La Liga, la cuarta

La pandemia ha dejado a cada uno en su sitio. La Liga española, tenida por la más importante del mundo, ha quedado a los pies de los caballos al término del tiempo de fichajes. La Liga española ha manejado menos dineros que las de Inglaterra, Francia e Italia. Clubes tenidos entre los tres mejores y más poderosos del mundo, Real Madrid y Barcelona, han sido superados por clubes de la Premier e incluso de los otros campeonatos a los que se ha mirado por encima del hombro en las últimas temporadas. En la mayoría de las sociedades españolas ha habido más salidas que entradas y numerosas operaciones de préstamo en lugar de fichajes.

El Madrid no ha comparecido en el mercado porque aguarda a mejores tiempos, es decir, al momento en que las obras de remodelación y engrandecimiento del Bernabéu no lastren de manera fundamental los dineros de la casa. Las obras, y porque este momento no era el más idóneo para acudir al mercado a por estrellas como el francés Mbpee, que parece ser la gran operación de la próxima temporada. El Madrid ha jugado al todo o nada. Se ha quitado de encima pesos muertos económicos como los de Bale y James y se ha posicionado en buen lugar de la pista para acudir al próximo mercado. Y además, ha vendido jugadores de la cantera que le han reportado buenos ingresos. En España ha sentado plaza de club metódico, todo lo contrario de los que había sido en años precedentes. No había figura internacional que no aspirase a formar parte del Madrid. Y no había figura mundial por la que la entidad no presentase sus cartas credenciales. El Madrid con las ventas de esta campaña no ha puesto en peligro su contabilidad, no así el Barça que ha vendido y cedido, pero no ha podido acudir a la lonja por falta de posibles. Y lo que es peor, con agujero económico preocupante que, seguramente, favorecerá las encuestas de los adversarios de Bartomeu, y apoyadas encima, por las cartas en las que se pide la moción de censura. Con esta, o sin ella, el actual presidente ya puede preparar su partida del Camp Nou.
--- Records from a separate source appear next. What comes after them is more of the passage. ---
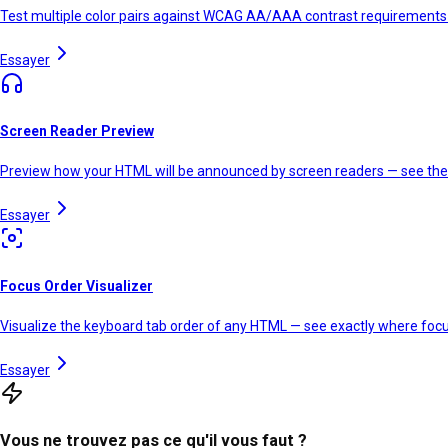
Test multiple color pairs against WCAG AA/AAA contrast requirements at
Essayer
Screen Reader Preview
Preview how your HTML will be announced by screen readers — see the 
Essayer
Focus Order Visualizer
Visualize the keyboard tab order of any HTML — see exactly where focu
Essayer
Vous ne trouvez pas ce qu'il vous faut ?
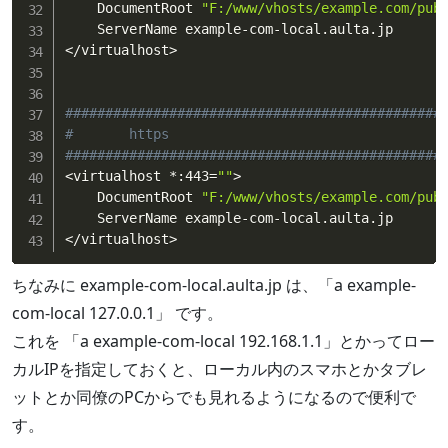
    DocumentRoot 
"F:/www/vhosts/example.com/pub
<
/virtualhost
>
###############################################
#       https
###############################################
<
virtualhost *:443
=
""
>
    DocumentRoot 
"F:/www/vhosts/example.com/pub
<
/virtualhost
>
ちなみに example-com-local.aulta.jp は、「a example-
com-local 127.0.0.1」 です。
これを 「a example-com-local 192.168.1.1」とかってロー
カルIPを指定しておくと、ローカル内のスマホとかタブレ
ットとか同僚のPCからでも見れるようになるので便利で
す。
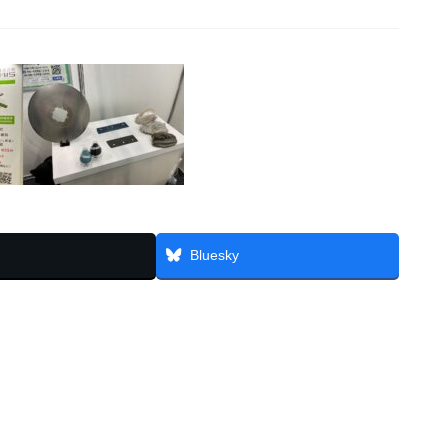
Bluesky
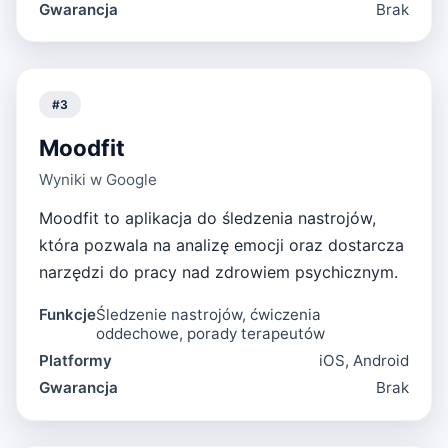
Gwarancja
Brak
#
3
Moodfit
Wyniki w Google
Moodfit to aplikacja do śledzenia nastrojów,
która pozwala na analizę emocji oraz dostarcza
narzędzi do pracy nad zdrowiem psychicznym.
Funkcje
Śledzenie nastrojów, ćwiczenia
oddechowe, porady terapeutów
Platformy
iOS, Android
Gwarancja
Brak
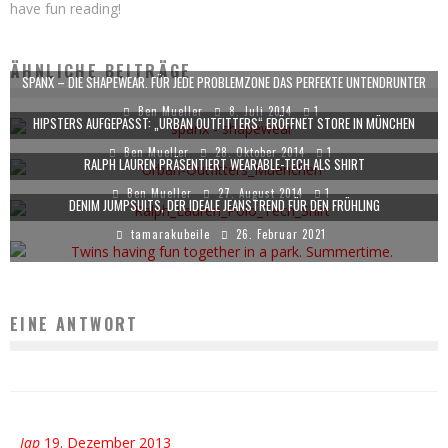
have fun reading!
ÄHNLICHE BEITRÄGE
SPANX – DIE SHAPEWEAR. FÜR JEDE PROBLEMZONE DAS PERFEKTE UNTENDRUNTER
Ben Mueller
8. Juli 2014
1
HIPSTERS AUFGEPASST: „URBAN OUTFITTERS“ ERÖFFNET STORE IN MÜNCHEN
Ben Mueller
28. Oktober 2014
1
RALPH LAUREN PRÄSENTIERT WEARABLE-TECH ALS SHIRT
Ben Mueller
27. August 2014
1
DENIM JUMPSUITS, DER IDEALE JEANSTREND FÜR DEN FRÜHLING
tamarakubeile
26. Februar 2021
EINE ANTWORT
Jap
19. Dezember 2013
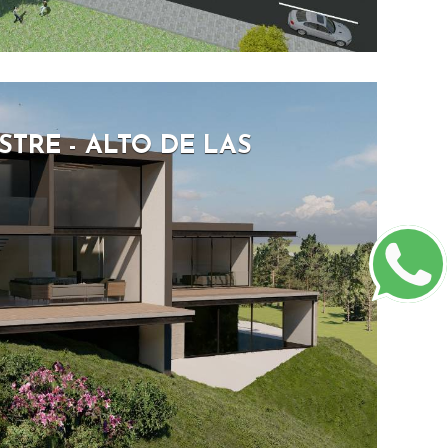
TRE - ALTO DE LAS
Las cuentas del Barça sobre las que había grandes sospechas, la mayoría de las cuales aventadas por exdirectivos, han alumbrado un déficit de 97 millones de euros y una deuda total de 820 millones. La actual directiva, que soñó con acrecentar los ingresos muy por encima de los que había disfrutado, se ha topado con que la pandemia la ha dejado confinada contra la pared. Los días de miel y rosas han terminado y si algo bueno ha tenido la pandemia ha sido que se cree nuevo planteamiento económico para todos los clubes. Un ejemplo palmario ha sido la salida de Thomas Party del Atlético de Madrid. La cláusula de 50 millones de euros no ha sido obstáculo, valladar, ni cortapisa, para que el jugador haya emigrado. Hasta hace un par de años quienes acudían a estos fichajes y rompían el mercado eran clubes españoles. Los lamentos no sólo son por porvenir tan infausto, sino por pasado tan dramático.

Posdata. En Valencia se sospecha que dimitirá el entrenador. La causa, las inclemencias que causa el propietario. Ventas importantísimas y ningún contrato.